Running back Javon Leake joined Maryland football as a part of the 2017 recruiting class, but many did not know his name until he hit the field as a freshman since DeMatha product Anthony McFarland Jr. was the crown jewel of the same class.
Throughout his time in College Park, Leake proved to be more than a complimentary running back, though he became the Terps’ go-to option this past season. He also served as one of the best kickoff return specialists in the country.

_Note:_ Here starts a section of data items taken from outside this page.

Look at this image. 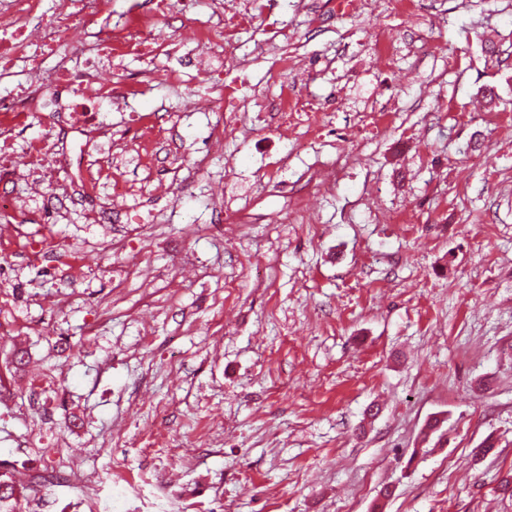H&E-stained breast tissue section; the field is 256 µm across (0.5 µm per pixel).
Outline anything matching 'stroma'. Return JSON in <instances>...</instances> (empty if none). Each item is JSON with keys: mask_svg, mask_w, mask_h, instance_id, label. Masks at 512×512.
<instances>
[{"mask_svg": "<svg viewBox=\"0 0 512 512\" xmlns=\"http://www.w3.org/2000/svg\"><path fill=\"white\" fill-rule=\"evenodd\" d=\"M181 2L158 38L216 23ZM309 3L319 25L258 0L236 45L263 39L267 9L287 19L245 93L274 98L285 56L312 111L242 114L210 151L193 43L166 60L186 86L101 112L91 166L129 144L131 115L164 129L151 166L118 163L124 210L109 180L60 201L0 165L39 248L0 262V364L30 354L0 390V464L52 477L41 512H512V0ZM68 112L15 126L16 160Z\"/></svg>", "mask_w": 512, "mask_h": 512, "instance_id": "35a3bbf8", "label": "stroma"}]
</instances>
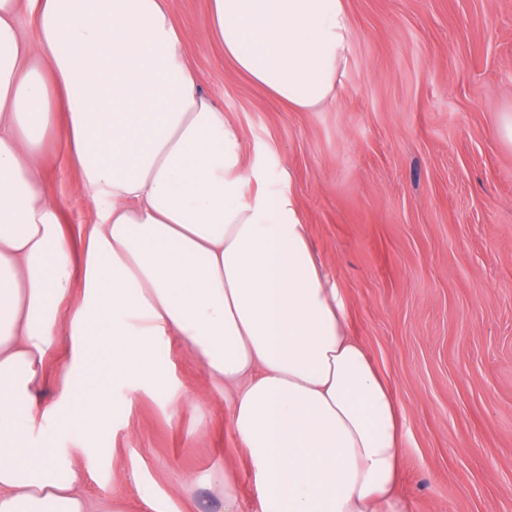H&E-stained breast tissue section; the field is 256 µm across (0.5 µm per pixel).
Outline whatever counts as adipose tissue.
I'll list each match as a JSON object with an SVG mask.
<instances>
[{
    "label": "adipose tissue",
    "instance_id": "ef3b65f1",
    "mask_svg": "<svg viewBox=\"0 0 512 512\" xmlns=\"http://www.w3.org/2000/svg\"><path fill=\"white\" fill-rule=\"evenodd\" d=\"M207 23L263 90L301 110L335 96L343 0H210ZM185 40L166 0H0V512H127L88 500L76 458L31 438L35 390L66 344L62 412L100 433L113 379L162 381L165 337L233 387L260 512H402L390 390L292 200L260 189L242 129L201 91ZM50 135L95 209L78 264L45 186ZM213 487L222 512H240L229 473L142 500L192 512Z\"/></svg>",
    "mask_w": 512,
    "mask_h": 512
}]
</instances>
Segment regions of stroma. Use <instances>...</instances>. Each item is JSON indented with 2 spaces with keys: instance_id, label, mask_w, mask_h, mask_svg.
<instances>
[{
  "instance_id": "obj_1",
  "label": "stroma",
  "mask_w": 512,
  "mask_h": 512,
  "mask_svg": "<svg viewBox=\"0 0 512 512\" xmlns=\"http://www.w3.org/2000/svg\"><path fill=\"white\" fill-rule=\"evenodd\" d=\"M351 28L334 100L299 111L254 86L205 24L208 0H168L201 90L245 134L244 160L289 188L317 261L339 289L350 334L400 413L404 512H512V0H345ZM73 250L94 221L80 172L55 142L43 158ZM187 393L127 408L110 388L107 432L89 438L50 408L67 353L36 398L50 434L91 473L88 498L137 507L188 473L232 471L241 512H258L231 428L230 392L177 342H162ZM138 469V480L127 479Z\"/></svg>"
}]
</instances>
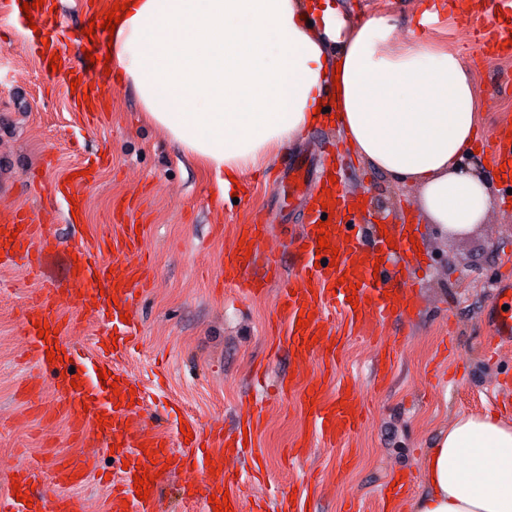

This is the third part of a series of breakdowns by the Testudo Times team as part of our 2020 NFL Draft coverage. Check out pieces on running back Anthony McFarland Jr. and defensive back Antoine Brooks Jr. as they get ready for this month’s draft.
Weight: 215 lbs
40-Yard Dash: 4.65 seconds
Vertical Jump: 34.0 inches
Broad Jump: 125 inches
What a team is getting
The biggest appeal to Leake’s game heading into the NFL is his impact on the return game. In 2019, Leake was named the Rodgers-Dwight Big Ten Return Specialist of the Year and was the All-Big Ten First-Team return man.
In his junior season, Leake racked up 804 yards on 30 kickoff returns — good for an averaged of 26.8 yards per return — and had two touchdowns to tie Torrey Smith’s career program record.
The first of those scores came against Rutgers, where Leake caught the ball on the left side of the field at the goal line, but used his vision and found a lack of coverage down the right sideline.
He was able to kick it into gear, run around the edge protector and proceed to win the foot race to the end zone.
His other kickoff return touchdown in 2019 was a 97-yard score in the second half of the Terps’ homecoming game against Michigan, where his team needed a way to get on the board.
In the backfield, Leake was able to use his vision and game speed to become a second long-rush back for Maryland.
As a junior, Leake rushed 102 times for 736 yards and eight touchdowns. He also led the Big Ten and ranked third in the nation with an average of 7.22 yards per carry.
"Javon Leake can fly!"— Maryland On BTN (@MarylandOnBTN) October 19, 2019
And @TerpsFootball evens it up: pic.twitter.com/8oVeq0YxIi
Maryland and Indiana were in a close matchup this past season, and Leake made his mark in the second quarter with a 60-yard scamper off of an inside rush.
Despite running just a 4.65 40-yard dash, Leake displayed good enough speed in game film to where he was able to rush by defenders on the inside and outside.
His big-play ability was noted early on in his time at Maryland, as Leake scored his first career touchdown on a 61-yard scamper to the outside in his collegiate debut in 2017.
One part of Leake’s game that worries people at the next level is his protection of the football.
Leake ranked second among Big ten running backs with four fumbles lost during the 2019 season — three of which came against Nebraska. Wisconsin’s Jonathan Taylor recorded five fumbles this past season, but he had 320 rushing attempts while Leake had just 102.
Leake simply had a game to forget against Nebraska. In the 54-7 loss, he lost the ball into the hands of the Cornhuskers three times, including this bounce in the first quarter.
In the first and fourth quarters, Leake lost fumbles due to defenders getting their helmets on the ball and popping it loose, while he also mishandled the ball on a kickoff return in the first half.
This bulk number of fumbles looks bad on paper, but in reality Leake was not a consistently bad ball carrier.
Many comparisons have been thrown towards Leake in the draft process, but one that certainly comes to mind is former Terp and current Detroit Lion Ty Johnson.
Similar to Johnson, Leake enters the NFL as a big-play back with excellent history returning the football. Even though he was not much of a passing factor in College Park, he has the athleticism to make plays at the next level.
Many project Leake to be a late-round pick, and to be used in the league as a return man and a depth addition to any backfield that may need it.